(Plain-text document sources)
————————

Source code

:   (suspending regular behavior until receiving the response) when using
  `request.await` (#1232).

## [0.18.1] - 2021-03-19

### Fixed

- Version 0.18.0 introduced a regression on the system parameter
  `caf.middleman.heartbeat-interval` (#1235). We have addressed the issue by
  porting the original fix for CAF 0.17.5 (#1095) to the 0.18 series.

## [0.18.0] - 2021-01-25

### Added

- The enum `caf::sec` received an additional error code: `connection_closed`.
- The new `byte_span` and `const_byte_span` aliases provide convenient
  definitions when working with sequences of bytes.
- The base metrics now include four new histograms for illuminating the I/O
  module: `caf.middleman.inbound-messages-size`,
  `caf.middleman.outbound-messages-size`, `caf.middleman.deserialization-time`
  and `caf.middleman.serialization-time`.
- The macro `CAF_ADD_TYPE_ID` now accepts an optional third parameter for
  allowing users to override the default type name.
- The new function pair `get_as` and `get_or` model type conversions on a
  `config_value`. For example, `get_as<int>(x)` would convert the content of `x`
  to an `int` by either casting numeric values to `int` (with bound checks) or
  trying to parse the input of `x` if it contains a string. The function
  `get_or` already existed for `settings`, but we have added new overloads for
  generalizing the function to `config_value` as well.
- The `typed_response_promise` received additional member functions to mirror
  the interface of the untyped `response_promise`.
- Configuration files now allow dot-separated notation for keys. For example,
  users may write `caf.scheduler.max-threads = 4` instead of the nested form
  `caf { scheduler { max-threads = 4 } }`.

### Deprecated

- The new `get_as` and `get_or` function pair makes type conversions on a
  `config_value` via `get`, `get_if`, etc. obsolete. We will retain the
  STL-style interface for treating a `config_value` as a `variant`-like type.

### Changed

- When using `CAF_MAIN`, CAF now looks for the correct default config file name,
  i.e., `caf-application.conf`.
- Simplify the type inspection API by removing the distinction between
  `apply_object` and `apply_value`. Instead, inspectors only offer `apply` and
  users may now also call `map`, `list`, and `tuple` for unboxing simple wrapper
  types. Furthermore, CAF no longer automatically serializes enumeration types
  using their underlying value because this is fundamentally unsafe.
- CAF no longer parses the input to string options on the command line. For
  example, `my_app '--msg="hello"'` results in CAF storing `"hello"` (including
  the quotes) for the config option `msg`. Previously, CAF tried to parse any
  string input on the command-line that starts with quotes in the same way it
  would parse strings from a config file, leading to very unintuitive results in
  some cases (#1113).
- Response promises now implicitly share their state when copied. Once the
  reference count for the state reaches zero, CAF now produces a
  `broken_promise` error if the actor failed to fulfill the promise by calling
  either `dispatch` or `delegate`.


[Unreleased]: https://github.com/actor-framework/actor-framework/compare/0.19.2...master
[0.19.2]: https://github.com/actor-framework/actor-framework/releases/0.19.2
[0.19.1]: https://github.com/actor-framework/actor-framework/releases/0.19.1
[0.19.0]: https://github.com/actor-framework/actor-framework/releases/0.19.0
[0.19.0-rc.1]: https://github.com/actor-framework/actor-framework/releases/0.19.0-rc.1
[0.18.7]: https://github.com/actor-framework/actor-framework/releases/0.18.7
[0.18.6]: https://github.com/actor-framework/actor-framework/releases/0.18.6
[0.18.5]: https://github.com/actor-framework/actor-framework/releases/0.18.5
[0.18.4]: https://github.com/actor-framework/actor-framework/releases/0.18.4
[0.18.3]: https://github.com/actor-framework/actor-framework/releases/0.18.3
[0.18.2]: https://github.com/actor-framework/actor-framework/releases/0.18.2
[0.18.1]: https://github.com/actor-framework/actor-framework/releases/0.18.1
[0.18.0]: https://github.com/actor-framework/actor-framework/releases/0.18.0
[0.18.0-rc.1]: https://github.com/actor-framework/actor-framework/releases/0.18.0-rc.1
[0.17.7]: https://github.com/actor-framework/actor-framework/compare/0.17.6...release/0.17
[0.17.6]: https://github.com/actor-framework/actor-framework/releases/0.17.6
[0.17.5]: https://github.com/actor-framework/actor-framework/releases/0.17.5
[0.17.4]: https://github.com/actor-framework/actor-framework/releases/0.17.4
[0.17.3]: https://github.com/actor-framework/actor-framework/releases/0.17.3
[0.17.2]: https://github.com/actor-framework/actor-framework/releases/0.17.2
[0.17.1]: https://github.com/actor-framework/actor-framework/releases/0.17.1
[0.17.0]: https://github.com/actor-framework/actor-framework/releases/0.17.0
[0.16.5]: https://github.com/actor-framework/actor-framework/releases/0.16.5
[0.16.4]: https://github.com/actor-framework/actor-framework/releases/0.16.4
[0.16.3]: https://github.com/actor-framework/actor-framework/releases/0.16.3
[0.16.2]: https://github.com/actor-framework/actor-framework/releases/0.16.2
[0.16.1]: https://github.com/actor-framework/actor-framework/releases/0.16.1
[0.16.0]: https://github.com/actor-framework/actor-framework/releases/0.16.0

————————

**WHAT YOU NEED TO DO:**
Write all of the records out exactly, including every line.

**ANSWER TO THE PROBLEM:**
Source code

:   (suspending regular behavior until receiving the response) when using
  `request.await` (#1232).

## [0.18.1] - 2021-03-19

### Fixed

- Version 0.18.0 introduced a regression on the system parameter
  `caf.middleman.heartbeat-interval` (#1235). We have addressed the issue by
  porting the original fix for CAF 0.17.5 (#1095) to the 0.18 series.

## [0.18.0] - 2021-01-25

### Added

- The enum `caf::sec` received an additional error code: `connection_closed`.
- The new `byte_span` and `const_byte_span` aliases provide convenient
  definitions when working with sequences of bytes.
- The base metrics now include four new histograms for illuminating the I/O
  module: `caf.middleman.inbound-messages-size`,
  `caf.middleman.outbound-messages-size`, `caf.middleman.deserialization-time`
  and `caf.middleman.serialization-time`.
- The macro `CAF_ADD_TYPE_ID` now accepts an optional third parameter for
  allowing users to override the default type name.
- The new function pair `get_as` and `get_or` model type conversions on a
  `config_value`. For example, `get_as<int>(x)` would convert the content of `x`
  to an `int` by either casting numeric values to `int` (with bound checks) or
  trying to parse the input of `x` if it contains a string. The function
  `get_or` already existed for `settings`, but we have added new overloads for
  generalizing the function to `config_value` as well.
- The `typed_response_promise` received additional member functions to mirror
  the interface of the untyped `response_promise`.
- Configuration files now allow dot-separated notation for keys. For example,
  users may write `caf.scheduler.max-threads = 4` instead of the nested form
  `caf { scheduler { max-threads = 4 } }`.

### Deprecated

- The new `get_as` and `get_or` function pair makes type conversions on a
  `config_value` via `get`, `get_if`, etc. obsolete. We will retain the
  STL-style interface for treating a `config_value` as a `variant`-like type.

### Changed

- When using `CAF_MAIN`, CAF now looks for the correct default config file name,
  i.e., `caf-application.conf`.
- Simplify the type inspection API by removing the distinction between
  `apply_object` and `apply_value`. Instead, inspectors only offer `apply` and
  users may now also call `map`, `list`, and `tuple` for unboxing simple wrapper
  types. Furthermore, CAF no longer automatically serializes enumeration types
  using their underlying value because this is fundamentally unsafe.
- CAF no longer parses the input to string options on the command line. For
  example, `my_app '--msg="hello"'` results in CAF storing `"hello"` (including
  the quotes) for the config option `msg`. Previously, CAF tried to parse any
  string input on the command-line that starts with quotes in the same way it
  would parse strings from a config file, leading to very unintuitive results in
  some cases (#1113).
- Response promises now implicitly share their state when copied. Once the
  reference count for the state reaches zero, CAF now produces a
  `broken_promise` error if the actor failed to fulfill the promise by calling
  either `dispatch` or `delegate`.


[Unreleased]: https://github.com/actor-framework/actor-framework/compare/0.19.2...master
[0.19.2]: https://github.com/actor-framework/actor-framework/releases/0.19.2
[0.19.1]: https://github.com/actor-framework/actor-framework/releases/0.19.1
[0.19.0]: https://github.com/actor-framework/actor-framework/releases/0.19.0
[0.19.0-rc.1]: https://github.com/actor-framework/actor-framework/releases/0.19.0-rc.1
[0.18.7]: https://github.com/actor-framework/actor-framework/releases/0.18.7
[0.18.6]: https://github.com/actor-framework/actor-framework/releases/0.18.6
[0.18.5]: https://github.com/actor-framework/actor-framework/releases/0.18.5
[0.18.4]: https://github.com/actor-framework/actor-framework/releases/0.18.4
[0.18.3]: https://github.com/actor-framework/actor-framework/releases/0.18.3
[0.18.2]: https://github.com/actor-framework/actor-framework/releases/0.18.2
[0.18.1]: https://github.com/actor-framework/actor-framework/releases/0.18.1
[0.18.0]: https://github.com/actor-framework/actor-framework/releases/0.18.0
[0.18.0-rc.1]: https://github.com/actor-framework/actor-framework/releases/0.18.0-rc.1
[0.17.7]: https://github.com/actor-framework/actor-framework/compare/0.17.6...release/0.17
[0.17.6]: https://github.com/actor-framework/actor-framework/releases/0.17.6
[0.17.5]: https://github.com/actor-framework/actor-framework/releases/0.17.5
[0.17.4]: https://github.com/actor-framework/actor-framework/releases/0.17.4
[0.17.3]: https://github.com/actor-framework/actor-framework/releases/0.17.3
[0.17.2]: https://github.com/actor-framework/actor-framework/releases/0.17.2
[0.17.1]: https://github.com/actor-framework/actor-framework/releases/0.17.1
[0.17.0]: https://github.com/actor-framework/actor-framework/releases/0.17.0
[0.16.5]: https://github.com/actor-framework/actor-framework/releases/0.16.5
[0.16.4]: https://github.com/actor-framework/actor-framework/releases/0.16.4
[0.16.3]: https://github.com/actor-framework/actor-framework/releases/0.16.3
[0.16.2]: https://github.com/actor-framework/actor-framework/releases/0.16.2
[0.16.1]: https://github.com/actor-framework/actor-framework/releases/0.16.1
[0.16.0]: https://github.com/actor-framework/actor-framework/releases/0.16.0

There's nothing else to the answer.